[WHAT THIS EXERCISE ASKS]:
A - Reproduce everything in the passage on Indonesia's airports from "Theoretically, the government" down to "privately owned airport.".
B - Carry on the passage about private investment in Indonesia's airports, picking up after its final sentence.

This is not just due to local demand. The introduction of the Association of Southeast Asian Nations (Asean) Open Skies policy is certain to trigger more passenger traffic within the region. This issue must be addressed as airports not only serve to move people, but also contribute to growth.

An example is New Zealand’s Auckland Airport, which served 14 million passengers in 2013 and contributed close to $15 billion, or 19 percent of the country’s gross domestic product.

Virtually all of Indonesia’s airports are government-owned. But a law governing aviation, passed in January 2009, sets out how the private sector can participate in the development of airports in Indonesia. In May last year, airports were taken off the “negative investment list,” allowing foreign companies to own up to 49 percent of airport ventures.

Theoretically, the government has opened the door for the private sector to participate in airport development. Unfortunately these changes are yet to stimulate interest from the private sector.

Each proposed airport project has its own specific challenges, ranging from return on investment issues to land acquisition problems. Lion Air has set out plans to build its own airport in Banten province but no specifics have been announced.

However, one company is set to take on the challenge. Bintan Aviation Investments (BAI), a subsidiary of Singapore-based publicly listed Gallant Venture, which in turn is backed by the Salim Group and Singapore’s Sembcorp, will create Indonesia’s first privately owned airport.

Once completed, the new airport will be able to accommodate wide-body aircraft such as the Airbus A330 and Boeing’s 747 and 777 models.

Located in the Bintan Industrial Estate on Bintan Island, Riau Islands province, the first phase of the airport will include three hangars, a three-kilometer runway and a terminal. The company has set aside $135 million for this first phase.

The airport is set to open at the end of next year, with plans to serve a million passengers in its first year of operation. The company has ambitiously also set aside land for future developments, capable of serving up to 60 million passengers per year, roughly the number handled annually by Jakarta’s Soekarno-Hatta International Airport.

Situated next to the airport is the company’s 177-hectare aerospace industrial park. In December GMF-AeroAsia — a subsidiary of national flag carrier Garuda Indonesia — and BAI signed a joint-venture agreement to establish a company specializing in aircraft maintenance.

[RECORD EXTRACTS]:
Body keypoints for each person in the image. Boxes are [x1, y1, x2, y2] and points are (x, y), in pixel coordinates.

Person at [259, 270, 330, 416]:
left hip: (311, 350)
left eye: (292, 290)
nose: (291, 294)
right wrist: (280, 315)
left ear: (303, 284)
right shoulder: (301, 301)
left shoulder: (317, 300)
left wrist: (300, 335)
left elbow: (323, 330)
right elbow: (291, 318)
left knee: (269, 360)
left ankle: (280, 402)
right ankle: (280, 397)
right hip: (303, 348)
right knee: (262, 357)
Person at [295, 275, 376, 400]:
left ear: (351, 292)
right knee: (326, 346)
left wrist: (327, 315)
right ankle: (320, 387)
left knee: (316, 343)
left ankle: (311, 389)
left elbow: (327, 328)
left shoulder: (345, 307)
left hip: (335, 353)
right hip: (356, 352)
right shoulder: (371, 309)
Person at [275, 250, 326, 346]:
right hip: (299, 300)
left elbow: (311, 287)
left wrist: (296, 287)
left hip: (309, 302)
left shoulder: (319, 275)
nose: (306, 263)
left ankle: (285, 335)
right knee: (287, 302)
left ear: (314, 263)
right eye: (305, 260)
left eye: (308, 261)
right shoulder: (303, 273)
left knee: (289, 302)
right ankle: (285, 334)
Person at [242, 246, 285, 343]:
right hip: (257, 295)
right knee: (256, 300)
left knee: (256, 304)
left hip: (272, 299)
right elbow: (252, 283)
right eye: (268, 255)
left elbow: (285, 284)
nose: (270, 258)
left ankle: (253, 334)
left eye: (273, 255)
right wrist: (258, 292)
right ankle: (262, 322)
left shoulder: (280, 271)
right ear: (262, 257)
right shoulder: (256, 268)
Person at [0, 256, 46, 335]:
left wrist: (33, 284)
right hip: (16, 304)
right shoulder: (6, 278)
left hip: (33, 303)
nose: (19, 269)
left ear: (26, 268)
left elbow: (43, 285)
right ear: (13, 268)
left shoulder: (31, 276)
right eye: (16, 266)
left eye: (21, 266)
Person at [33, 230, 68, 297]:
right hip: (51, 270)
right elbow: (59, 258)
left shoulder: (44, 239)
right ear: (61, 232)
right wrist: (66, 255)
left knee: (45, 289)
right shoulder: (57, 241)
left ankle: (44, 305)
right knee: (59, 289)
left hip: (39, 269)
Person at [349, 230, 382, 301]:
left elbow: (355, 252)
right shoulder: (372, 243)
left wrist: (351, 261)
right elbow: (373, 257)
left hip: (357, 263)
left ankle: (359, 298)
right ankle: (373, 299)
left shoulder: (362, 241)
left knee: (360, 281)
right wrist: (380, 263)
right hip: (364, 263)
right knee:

[SOLVED TASKS]:
A -
Theoretically, the government has opened the door for the private sector to participate in airport development. Unfortunately these changes are yet to stimulate interest from the private sector.

Each proposed airport project has its own specific challenges, ranging from return on investment issues to land acquisition problems. Lion Air has set out plans to build its own airport in Banten province but no specifics have been announced.

However, one company is set to take on the challenge. Bintan Aviation Investments (BAI), a subsidiary of Singapore-based publicly listed Gallant Venture, which in turn is backed by the Salim Group and Singapore’s Sembcorp, will create Indonesia’s first privately owned airport.

B -
This joint venture is a follow-up to a memorandum of understanding signed by both parties in early 2014, which plans to turn Bintan into a new regional hub and maintenance facility center for Garuda Indonesia in order to better tap the Southeast Asian market.

According to Richard Budihadianto, chief executive of GMF AeroAsia, the first phase will see two single-bay hangars, each capable of handling heavy maintenance on wide-body aircraft, plus a third specialized wide-body painting hangar.

He explained that Bintan is the perfect location for the operation as it is near Singapore, where several regional offices of major aviation industry players are located.

The airport is also integrated with a seaport so the movement of aircraft components will be easy and efficient. Aside from already owning several Boeing 747s, Garuda Indonesia will soon receive 10 Boeing 777 jets, while its fleet of Airbus A330s is projected to grow to 30. The total Asia-Pacific market for aircraft maintenance reached $16.4 billion in 2013, and is expected to grow to $26.5 billion by 2022.

The joint venture will handle manufacturing and assembly of aircraft engines and components, aviation training and research and development centers.

There will be a dedicated township, including residential areas for employees, dormitories, a health center, sports center and convenience stores to cater to management and staff at the aerospace industrial park.

“There must be a bundling of several activities in the area to trigger the required base traffic at the airport in order to justify the investment,” BAI managing director Michael Wudy said.

“The Bintan airport comes from the necessity to open access for tourists to Bintan and to provide landing and take-off facilities for aircraft using the heavy maintenance facility.”